As you see, I deleted the post. However, I also feel your ad hominem back to me was not in the spirit of respect as well. I understand that you may have been offended, and as I stated, that was not the intent. It goes both ways. If you felt it was over the line for this forum, that is all you needed to say. Instead, you give a smart remark back, as did AZZ. What the heck is "Beefy" anyway? Also, I don't see as my editing the comments and answering your remark was trolling. The replies back are as offensive as anything I said.

I am 100% for a welcoming community. As I mentioned, I work for human rights on several levels, including some feminist causes, some freethought causes, and children's issues among others. I imagine I have done more for women's rights than most anyone here.

In any case, I don't know what else you expect. I removed the potentially offending post. I hope that more women will use Ubuntu, as I believe it to potentially be the best distro I have used, and look forward to hearing their perspectives. Female voices are still too few in the Linux world.  Therefore, I ask that you  take this as it is intended. . . we agree to disagree, and move on from here. I have taken the high road by deleting the post you were upset about. I am sure that Panicked Thumb didn't intend this particular section to digress into a flame war by starting the thread. My attempt at giving folks a few smiles along the way apparently upset some, which was never what was intended. And to answer your question, no, I didn't think it would offend anyone.  

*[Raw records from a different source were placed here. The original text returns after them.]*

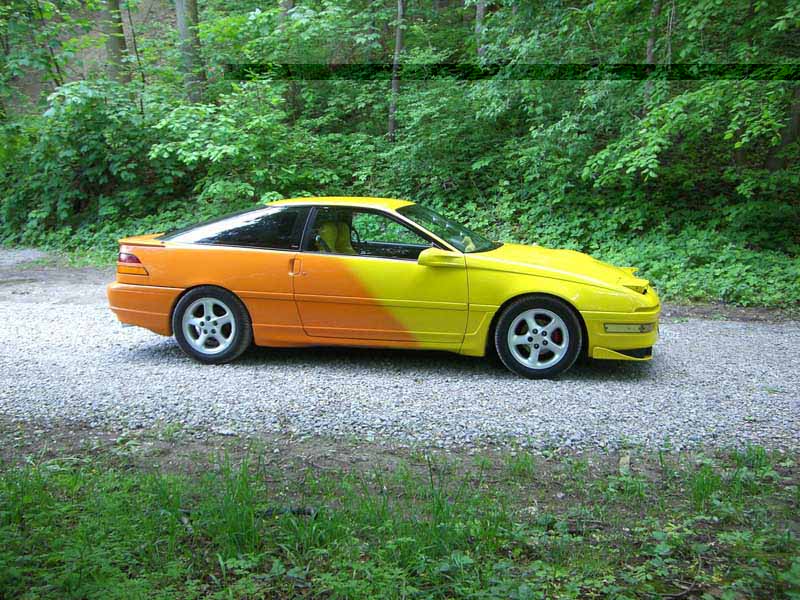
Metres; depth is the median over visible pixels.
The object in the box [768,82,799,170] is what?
tree trunk
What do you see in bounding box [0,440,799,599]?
grass verge
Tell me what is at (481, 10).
tree trunk
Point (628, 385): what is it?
gravel road
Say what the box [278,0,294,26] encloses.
tree trunk
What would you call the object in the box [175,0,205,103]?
tree trunk
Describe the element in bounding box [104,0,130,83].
tree trunk
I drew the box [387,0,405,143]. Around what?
tree trunk
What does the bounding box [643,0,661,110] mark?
tree trunk
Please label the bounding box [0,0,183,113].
hillside
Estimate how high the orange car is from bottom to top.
1.192 m
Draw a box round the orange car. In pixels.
[109,199,661,377]
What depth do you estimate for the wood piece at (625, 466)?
4.41 m
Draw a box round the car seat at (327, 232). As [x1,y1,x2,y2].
[314,216,357,253]
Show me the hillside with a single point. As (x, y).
(67, 36)
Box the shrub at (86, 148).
[0,79,169,247]
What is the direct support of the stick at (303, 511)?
on the grass verge
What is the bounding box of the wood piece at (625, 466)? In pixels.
[618,453,630,474]
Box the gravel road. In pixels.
[0,248,799,457]
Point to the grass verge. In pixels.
(174, 486)
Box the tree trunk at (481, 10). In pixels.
[474,0,486,58]
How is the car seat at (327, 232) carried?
in the orange car
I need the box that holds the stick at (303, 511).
[259,505,318,517]
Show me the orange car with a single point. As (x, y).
(199, 279)
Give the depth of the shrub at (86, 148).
13.45 m

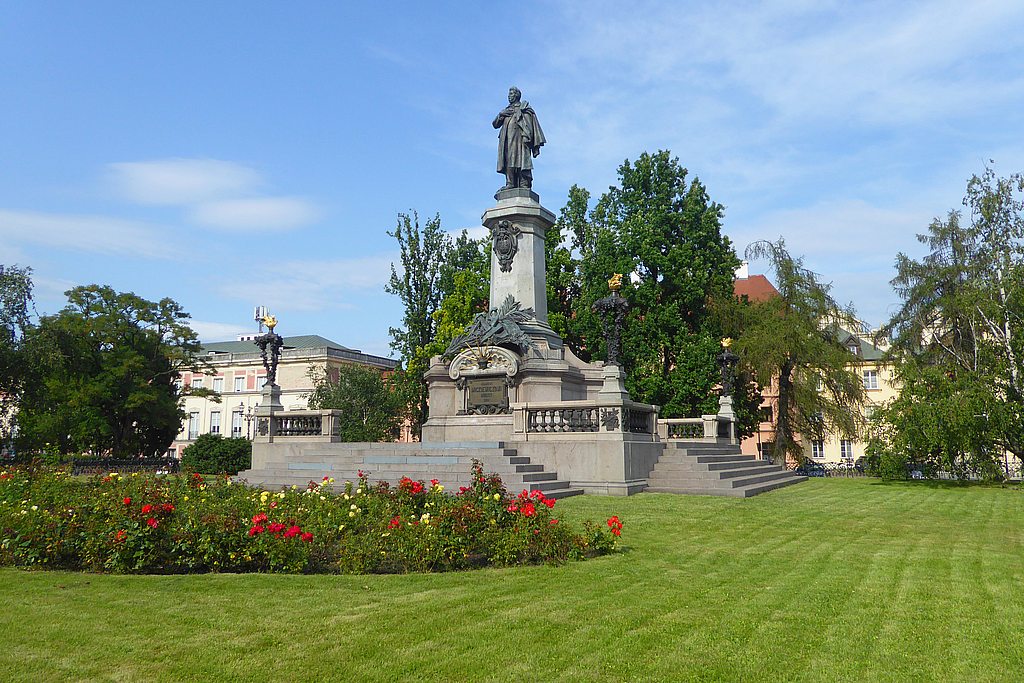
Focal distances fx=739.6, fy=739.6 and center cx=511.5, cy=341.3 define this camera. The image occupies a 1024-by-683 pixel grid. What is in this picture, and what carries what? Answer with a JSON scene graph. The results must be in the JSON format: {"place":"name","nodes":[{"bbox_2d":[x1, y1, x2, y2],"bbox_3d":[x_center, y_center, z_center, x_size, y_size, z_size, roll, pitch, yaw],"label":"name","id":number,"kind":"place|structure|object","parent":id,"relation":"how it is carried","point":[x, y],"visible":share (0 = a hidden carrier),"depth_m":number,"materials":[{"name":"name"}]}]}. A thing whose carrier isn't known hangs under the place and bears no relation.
{"place":"outdoors","nodes":[
{"label":"outdoors","id":0,"kind":"place"},
{"bbox_2d":[0,208,186,259],"label":"cloud","id":1,"kind":"structure","parent":0,"point":[45,222],"materials":[{"name":"white"}]},
{"bbox_2d":[108,158,255,205],"label":"cloud","id":2,"kind":"structure","parent":0,"point":[199,184],"materials":[{"name":"white"}]},
{"bbox_2d":[193,197,323,231],"label":"cloud","id":3,"kind":"structure","parent":0,"point":[279,212],"materials":[{"name":"white"}]},
{"bbox_2d":[177,333,401,453],"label":"building","id":4,"kind":"structure","parent":0,"point":[235,367],"materials":[{"name":"beige paint"}]},
{"bbox_2d":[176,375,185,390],"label":"window","id":5,"kind":"structure","parent":4,"relation":"in","point":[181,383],"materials":[{"name":"white"}]},
{"bbox_2d":[188,411,200,439],"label":"window","id":6,"kind":"structure","parent":4,"relation":"in","point":[195,431],"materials":[{"name":"white"}]},
{"bbox_2d":[191,375,203,390],"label":"window","id":7,"kind":"structure","parent":4,"relation":"in","point":[197,381],"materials":[{"name":"white"}]},
{"bbox_2d":[209,410,220,434],"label":"window","id":8,"kind":"structure","parent":4,"relation":"in","point":[215,417],"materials":[{"name":"white"}]},
{"bbox_2d":[212,377,223,392],"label":"window","id":9,"kind":"structure","parent":4,"relation":"in","point":[219,383],"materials":[{"name":"white"}]},
{"bbox_2d":[231,410,243,437],"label":"window","id":10,"kind":"structure","parent":4,"relation":"in","point":[237,415],"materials":[{"name":"white"}]},
{"bbox_2d":[233,373,244,390],"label":"window","id":11,"kind":"structure","parent":4,"relation":"in","point":[239,379],"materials":[{"name":"white"}]},
{"bbox_2d":[255,373,266,390],"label":"window","id":12,"kind":"structure","parent":4,"relation":"in","point":[261,383],"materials":[{"name":"white"}]},
{"bbox_2d":[254,305,267,333],"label":"antenna","id":13,"kind":"object","parent":4,"relation":"on","point":[257,315],"visible":0.61,"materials":[{"name":"white"}]},
{"bbox_2d":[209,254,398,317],"label":"cloud","id":14,"kind":"structure","parent":0,"point":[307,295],"materials":[{"name":"white"}]},
{"bbox_2d":[0,0,1023,360],"label":"sky","id":15,"kind":"structure","parent":0,"point":[215,315],"materials":[{"name":"blue"}]},
{"bbox_2d":[0,478,1023,682],"label":"lawn","id":16,"kind":"structure","parent":0,"point":[698,498],"materials":[{"name":"green plant"}]},
{"bbox_2d":[1,461,628,574],"bbox_3d":[-3.801,2.557,10.976,10.493,1.492,5.563,-4,-8,26],"label":"flower bed","id":17,"kind":"object","parent":16,"relation":"on","point":[261,514],"visible":0.94,"depth_m":9.66,"materials":[{"name":"plant"}]},
{"bbox_2d":[239,441,581,497],"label":"stone steps","id":18,"kind":"structure","parent":16,"relation":"on","point":[514,470],"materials":[{"name":"grey stone"}]},
{"bbox_2d":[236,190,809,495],"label":"monument","id":19,"kind":"object","parent":16,"relation":"on","point":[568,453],"visible":0.6,"depth_m":22.03,"materials":[{"name":"grey stone"}]},
{"bbox_2d":[250,409,340,439],"bbox_3d":[-7.338,2.797,24.740,3.317,0.896,1.318,-4,-8,26],"label":"stone balustrade","id":20,"kind":"object","parent":19,"relation":"on","point":[291,417],"visible":0.89,"depth_m":24.61,"materials":[{"name":"stone"}]},
{"bbox_2d":[255,314,284,396],"bbox_3d":[-8.026,0.602,24.588,0.935,3.024,0.935,-4,-8,26],"label":"lamp","id":21,"kind":"object","parent":20,"relation":"on","point":[265,343],"visible":0.97,"depth_m":24.47,"materials":[{"name":"metal"}]},
{"bbox_2d":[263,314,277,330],"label":"ornament","id":22,"kind":"object","parent":21,"relation":"on","point":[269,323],"visible":0.97,"depth_m":27.08,"materials":[{"name":"gold metal"}]},
{"bbox_2d":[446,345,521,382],"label":"relief","id":23,"kind":"object","parent":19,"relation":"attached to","point":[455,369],"visible":0.96,"depth_m":21.09,"materials":[{"name":"white stone"}]},
{"bbox_2d":[463,374,509,413],"bbox_3d":[-0.720,1.509,20.440,1.523,1.030,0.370,-4,-8,26],"label":"plaque","id":24,"kind":"object","parent":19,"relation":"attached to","point":[479,391],"visible":0.97,"depth_m":20.35,"materials":[{"name":"brown metal"}]},
{"bbox_2d":[447,294,535,359],"bbox_3d":[-0.590,-0.341,22.012,2.940,1.991,1.889,-4,-8,26],"label":"sculpture","id":25,"kind":"object","parent":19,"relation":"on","point":[497,319],"visible":0.97,"depth_m":21.71,"materials":[{"name":"metal"}]},
{"bbox_2d":[491,220,519,271],"bbox_3d":[-0.219,-2.693,21.286,0.961,1.475,0.649,-4,-8,26],"label":"coat of arms","id":26,"kind":"object","parent":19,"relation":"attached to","point":[503,233],"visible":0.98,"depth_m":21.19},
{"bbox_2d":[491,86,545,195],"bbox_3d":[0.146,-6.161,22.879,1.737,3.432,1.421,-4,-8,26],"label":"statue","id":27,"kind":"object","parent":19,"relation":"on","point":[520,94],"visible":0.96,"depth_m":22.60,"materials":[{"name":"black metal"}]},
{"bbox_2d":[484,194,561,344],"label":"stone pedestal","id":28,"kind":"object","parent":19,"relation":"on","point":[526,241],"visible":0.52,"depth_m":21.96,"materials":[{"name":"grey stone"}]},
{"bbox_2d":[513,401,658,435],"bbox_3d":[2.135,2.151,20.443,3.092,0.749,2.194,-4,-8,26],"label":"stone balustrade","id":29,"kind":"object","parent":19,"relation":"on","point":[536,415],"visible":0.92,"depth_m":20.07,"materials":[{"name":"stone"}]},
{"bbox_2d":[594,272,630,385],"bbox_3d":[2.852,-0.297,20.594,1.045,3.211,1.062,-4,-8,26],"label":"lamp","id":30,"kind":"object","parent":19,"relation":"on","point":[614,299],"visible":0.99,"depth_m":20.47,"materials":[{"name":"metal"}]},
{"bbox_2d":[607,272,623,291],"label":"ornament","id":31,"kind":"object","parent":30,"relation":"on","point":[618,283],"visible":0.96,"depth_m":20.70,"materials":[{"name":"gold metal"}]},
{"bbox_2d":[655,413,734,442],"bbox_3d":[6.584,3.162,26.717,2.090,0.890,2.623,-4,-8,26],"label":"stone balustrade","id":32,"kind":"object","parent":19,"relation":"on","point":[710,425],"visible":0.79,"depth_m":26.31,"materials":[{"name":"stone"}]},
{"bbox_2d":[715,337,738,409],"bbox_3d":[8.426,1.343,28.992,0.958,2.996,0.967,-4,-8,26],"label":"lamp","id":33,"kind":"object","parent":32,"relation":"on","point":[726,355],"visible":0.96,"depth_m":28.85,"materials":[{"name":"metal"}]},
{"bbox_2d":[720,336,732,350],"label":"golden ornament","id":34,"kind":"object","parent":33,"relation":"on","point":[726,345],"visible":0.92,"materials":[{"name":"gold metal"}]},
{"bbox_2d":[646,441,806,496],"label":"stone steps","id":35,"kind":"structure","parent":16,"relation":"on","point":[698,456],"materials":[{"name":"grey stone"}]},
{"bbox_2d":[862,439,913,480],"bbox_3d":[16.374,5.237,32.262,2.189,1.848,2.388,-4,-8,26],"label":"shrub","id":36,"kind":"object","parent":16,"relation":"on","point":[898,470],"visible":0.69,"depth_m":31.71,"materials":[{"name":"green plant"}]},
{"bbox_2d":[870,161,1023,480],"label":"birch tree","id":37,"kind":"object","parent":16,"relation":"on","point":[970,373],"visible":1,"depth_m":27.25,"materials":[{"name":"plant"}]},
{"bbox_2d":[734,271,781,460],"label":"building with red roof","id":38,"kind":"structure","parent":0,"point":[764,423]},
{"bbox_2d":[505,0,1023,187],"label":"cloud","id":39,"kind":"structure","parent":0,"point":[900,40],"materials":[{"name":"white"}]},
{"bbox_2d":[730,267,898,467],"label":"yellow building","id":40,"kind":"structure","parent":0,"point":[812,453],"materials":[{"name":"paint"}]},
{"bbox_2d":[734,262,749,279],"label":"chimney","id":41,"kind":"object","parent":40,"relation":"on","point":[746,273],"visible":0.35,"depth_m":59.03,"materials":[{"name":"white paint"}]},
{"bbox_2d":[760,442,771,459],"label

Anyway, lets move on from here.

----------


## TravisNewman

To chime in here, I don't think there were any malicious intentions by Nu-buntu, but I do see the potential for some to find it offensive. On the forums, you can't hear sarcasm very well, and we all miss that sometimes and come off in a way we never meant to. So it was a mistake in assuming that people would understand the sarcasm, for which he'd apologized, so it's no big deal at all to me. Let bygones be bygones.

I am going to prune this into a new thread, however, and then lock it, so that nobody has the chance to bring this back up again.

----------


## poofyhairguy

> I have also edited out the original post, since apparently humor doesn't come across well in this medium.


I get in hot water for this ALL THE TIME!!!!!

----------